(ill)Health
# Overview
Ill-health is commonly reported by those living with damp conditions.
While this can often referr to specific conditions such as asthma, atopic, mental health problems, and more, the ebbs and flows in how our body carries traces are far from definitive.
Also endured is a more generalised, non-specific poor quality of health. Getting ill more than usual from repeat infections, random flare ups of rashes, coughs, and pains. While increasingly health bodies like the NHS are communicating the risks of co-habiting with dampness, annecdotally doctors are often cautious to pin-point exact causation in their patients. This is especially true considering the numerous causes associated with many of the health conditions linked to damp housing. It might be hard to determine whether someone has asthma because of their poor housing conditions, or because of the poor air quality in their area.

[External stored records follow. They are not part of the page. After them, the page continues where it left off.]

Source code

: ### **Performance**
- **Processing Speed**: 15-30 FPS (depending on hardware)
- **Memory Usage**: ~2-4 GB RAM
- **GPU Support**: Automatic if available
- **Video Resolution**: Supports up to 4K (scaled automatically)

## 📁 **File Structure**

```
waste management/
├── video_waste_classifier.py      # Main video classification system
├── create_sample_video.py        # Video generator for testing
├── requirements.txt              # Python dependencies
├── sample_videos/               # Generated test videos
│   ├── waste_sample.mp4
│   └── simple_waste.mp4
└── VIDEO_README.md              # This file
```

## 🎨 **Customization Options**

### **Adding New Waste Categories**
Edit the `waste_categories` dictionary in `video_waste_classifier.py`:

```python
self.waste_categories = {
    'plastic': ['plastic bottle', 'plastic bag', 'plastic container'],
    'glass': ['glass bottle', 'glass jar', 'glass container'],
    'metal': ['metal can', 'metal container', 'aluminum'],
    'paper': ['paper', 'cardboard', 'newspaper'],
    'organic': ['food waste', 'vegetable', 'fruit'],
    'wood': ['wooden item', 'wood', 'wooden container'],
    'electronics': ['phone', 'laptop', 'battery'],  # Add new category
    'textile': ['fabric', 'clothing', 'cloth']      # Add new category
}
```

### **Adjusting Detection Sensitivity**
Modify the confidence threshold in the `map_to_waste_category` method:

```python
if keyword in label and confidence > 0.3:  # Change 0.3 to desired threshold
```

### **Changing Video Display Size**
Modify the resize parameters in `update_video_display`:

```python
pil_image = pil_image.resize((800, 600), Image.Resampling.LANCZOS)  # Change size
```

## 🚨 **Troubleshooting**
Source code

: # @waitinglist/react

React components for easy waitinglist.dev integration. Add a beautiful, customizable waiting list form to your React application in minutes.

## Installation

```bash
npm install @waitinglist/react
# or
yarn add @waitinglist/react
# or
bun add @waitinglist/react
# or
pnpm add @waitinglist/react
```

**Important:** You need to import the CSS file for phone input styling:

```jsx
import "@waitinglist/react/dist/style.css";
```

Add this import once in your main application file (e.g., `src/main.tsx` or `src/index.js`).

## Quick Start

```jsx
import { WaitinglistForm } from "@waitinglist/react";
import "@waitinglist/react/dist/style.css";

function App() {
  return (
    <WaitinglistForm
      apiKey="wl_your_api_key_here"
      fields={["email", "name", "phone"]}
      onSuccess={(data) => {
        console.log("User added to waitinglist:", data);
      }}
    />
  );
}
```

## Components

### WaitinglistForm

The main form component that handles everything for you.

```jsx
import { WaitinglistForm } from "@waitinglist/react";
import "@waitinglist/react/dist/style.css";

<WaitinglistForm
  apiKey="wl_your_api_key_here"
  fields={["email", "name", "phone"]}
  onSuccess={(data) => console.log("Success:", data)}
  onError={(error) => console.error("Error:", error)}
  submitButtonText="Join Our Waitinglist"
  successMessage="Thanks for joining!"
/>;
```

The UK Centre for Moisture in Buildings report, Health and Moisture in Buildings, outlines both the need for serious consideration of the health impacts of damp housing and the complex methodological considerations in assessing this.
Despite these limitations, the severe impact damp housing can have on people’s health should be underestimated. As Nadine El-Enany notes: environmental harms are a slow and less visible, but no less significant form of institutional violence than custodial deaths.
# Personal reflections
The house I live in has a damp problem. It is very minor now; a year ago it was not. White feathery mushroomed under my mattress, black spots climbed the walls. My childhood asthma resurged for the first time in a decade, I endured infection after infection. My joints hurt at night, I’ve developed allergies where before I had done.
Since moving in, now two years ago, I’ve been prescribed over 20 different medications to manage these nonspecific and never-traced maladies. Antibiotics, antivirals, steroids, painkillers, bronchodilators, antihistamines, immunomodulators. I have inhaled metered aerosol, swallowed pills with food and on empty stomachs, rubbed creams into my skin like ritual. My friends remark that I am often ill: before this date, my last prescription had been in 2014.
So when I speak to someone, and they tell me of their anaphylaxis, of their lying awake at night wondering and worrying, of their trouble walking up the stairs: I always need to catch my breath.